___ FRAGMENTO DEL TEXTO ___

Los modernos tratan —tratamos— de camuflarla. En los países más industrializados la mayoría de los enfermos muere ya en hospitales, como en un esfuerzo titánico por alejar la muerte de nuestra vista. Y, una vez muertos, se embadurna a los cadáveres para que sigan, de algún modo pareciendo vivos.


El hombre no quiere ver la muerte. Trata de imaginarla como una especie de accidente inevitable, como algo que, en definitiva, no atañera a los vivos, algo que no tuviera que ver con nosotros.


Y, sin embargo, nunca la muerte estuvo más clavada en las entrañas de una civilización que en la nuestra. Abrimos los periódicos, encendemos las pantallas de televisión, salimos al tráfico de nuestras calles, y todo parece oler a muerte. Somos árboles de un bosque en el que incesantemente el rayo fuera tronchando los troncos de nuestros vecinos. Y experimentamos cómo el bosque se va llenando de calvas, cómo nos vamos quedando solos.

Y luchamos, desesperadamente, contra la muerte. Hemos logrado disminuir notablemente la mortalidad infantil; hemos prolongado notablemente, casi doblado, el promedio de vida de los hombres; los cirujanos luchan por descubrir las últimas defensas para salvar a quienes parecían definitivamente abocados a ella; buscamos recambio a nuestros corazones cansados; luchamos, luchamos. Pero ella está ahí.

 

El hombre se muere. Ya es maravilloso que siga viviendo, que yo concluya de escribir esta página, que el lector termine de leerla. La caña frágil que el hombre es —aunque sea una caña importantísima y pensante— está expuesta a todos los vientos y puede quebrarse en la primera esquina.

 

Y, porque la muerte es triste, lo son también sus avenidas: el dolor lacerante de las enfermedades o la ruina desoladora del envejecimiento.

Poco valen frente a ellos las diversas formas de anestesia que la humanidad inventa; de nada sirven el dinero ni el progreso. El hombre, con todo su poder y su orgullo, termina agachándose para entrar en la enfermedad o la vejez y encogiéndose más aún para entrar en el ataúd.

___ EXTRACTOS DE DATOS ___

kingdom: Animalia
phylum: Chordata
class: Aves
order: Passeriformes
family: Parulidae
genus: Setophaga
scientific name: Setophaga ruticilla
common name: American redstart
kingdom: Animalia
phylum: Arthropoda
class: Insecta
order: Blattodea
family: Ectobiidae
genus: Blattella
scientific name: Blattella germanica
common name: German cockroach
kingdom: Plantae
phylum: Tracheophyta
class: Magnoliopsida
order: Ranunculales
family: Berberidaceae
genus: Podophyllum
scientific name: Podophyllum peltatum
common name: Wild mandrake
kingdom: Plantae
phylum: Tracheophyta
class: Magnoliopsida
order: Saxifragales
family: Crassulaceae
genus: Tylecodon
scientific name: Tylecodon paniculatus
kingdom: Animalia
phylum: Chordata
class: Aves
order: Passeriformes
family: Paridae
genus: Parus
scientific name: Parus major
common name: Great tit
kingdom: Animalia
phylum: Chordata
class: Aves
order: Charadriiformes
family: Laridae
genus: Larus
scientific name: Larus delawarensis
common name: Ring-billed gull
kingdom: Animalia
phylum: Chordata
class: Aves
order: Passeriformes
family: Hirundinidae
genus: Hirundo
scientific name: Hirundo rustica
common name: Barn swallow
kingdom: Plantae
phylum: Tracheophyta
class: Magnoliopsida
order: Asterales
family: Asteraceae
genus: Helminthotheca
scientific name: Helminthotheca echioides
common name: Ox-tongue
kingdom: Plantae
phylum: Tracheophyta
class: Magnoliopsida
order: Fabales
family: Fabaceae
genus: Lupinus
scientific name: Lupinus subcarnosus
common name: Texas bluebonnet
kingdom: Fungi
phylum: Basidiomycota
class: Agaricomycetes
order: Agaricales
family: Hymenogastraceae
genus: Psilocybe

___

(CONSIGNA):
¿Puedes citar literalmente el pasaje del texto sobre la muerte que empieza por "Y, sin embargo, nunca" y sigue hasta "Pero ella está ahí."?

(SOLUCIÓN):
Y, sin embargo, nunca la muerte estuvo más clavada en las entrañas de una civilización que en la nuestra. Abrimos los periódicos, encendemos las pantallas de televisión, salimos al tráfico de nuestras calles, y todo parece oler a muerte. Somos árboles de un bosque en el que incesantemente el rayo fuera tronchando los troncos de nuestros vecinos. Y experimentamos cómo el bosque se va llenando de calvas, cómo nos vamos quedando solos.

Y luchamos, desesperadamente, contra la muerte. Hemos logrado disminuir notablemente la mortalidad infantil; hemos prolongado notablemente, casi doblado, el promedio de vida de los hombres; los cirujanos luchan por descubrir las últimas defensas para salvar a quienes parecían definitivamente abocados a ella; buscamos recambio a nuestros corazones cansados; luchamos, luchamos. Pero ella está ahí.